## Exercise aim
For the data below, work out the number of lines containing the string "energía" and answer with that number only.

◇ ◇ ◇ ◇

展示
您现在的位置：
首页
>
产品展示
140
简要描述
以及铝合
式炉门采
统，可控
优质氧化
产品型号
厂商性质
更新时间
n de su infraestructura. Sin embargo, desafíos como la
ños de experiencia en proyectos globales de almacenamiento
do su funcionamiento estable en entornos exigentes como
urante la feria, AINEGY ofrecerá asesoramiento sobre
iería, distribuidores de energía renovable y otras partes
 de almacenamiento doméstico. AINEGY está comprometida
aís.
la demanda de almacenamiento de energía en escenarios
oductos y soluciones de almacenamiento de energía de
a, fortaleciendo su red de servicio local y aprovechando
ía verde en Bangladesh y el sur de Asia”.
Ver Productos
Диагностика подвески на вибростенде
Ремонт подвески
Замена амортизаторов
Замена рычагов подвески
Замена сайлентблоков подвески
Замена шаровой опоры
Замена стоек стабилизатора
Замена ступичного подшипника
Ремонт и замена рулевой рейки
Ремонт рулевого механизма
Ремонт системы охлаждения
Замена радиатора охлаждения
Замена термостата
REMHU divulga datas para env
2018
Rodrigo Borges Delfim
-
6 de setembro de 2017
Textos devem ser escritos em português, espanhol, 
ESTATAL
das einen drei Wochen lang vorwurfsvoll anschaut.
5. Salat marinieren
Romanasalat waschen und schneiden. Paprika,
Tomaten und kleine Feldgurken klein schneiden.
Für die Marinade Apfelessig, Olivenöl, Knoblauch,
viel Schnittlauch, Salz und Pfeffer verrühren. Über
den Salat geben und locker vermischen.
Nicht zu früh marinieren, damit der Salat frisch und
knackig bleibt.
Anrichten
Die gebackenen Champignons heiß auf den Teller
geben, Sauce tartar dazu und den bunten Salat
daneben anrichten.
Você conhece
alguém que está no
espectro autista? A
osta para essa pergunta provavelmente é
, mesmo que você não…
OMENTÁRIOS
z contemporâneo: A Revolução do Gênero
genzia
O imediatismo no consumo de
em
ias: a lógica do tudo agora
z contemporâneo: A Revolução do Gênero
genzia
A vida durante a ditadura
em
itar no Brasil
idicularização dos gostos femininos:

◇ ◇ ◇ ◇

## Exercise result
3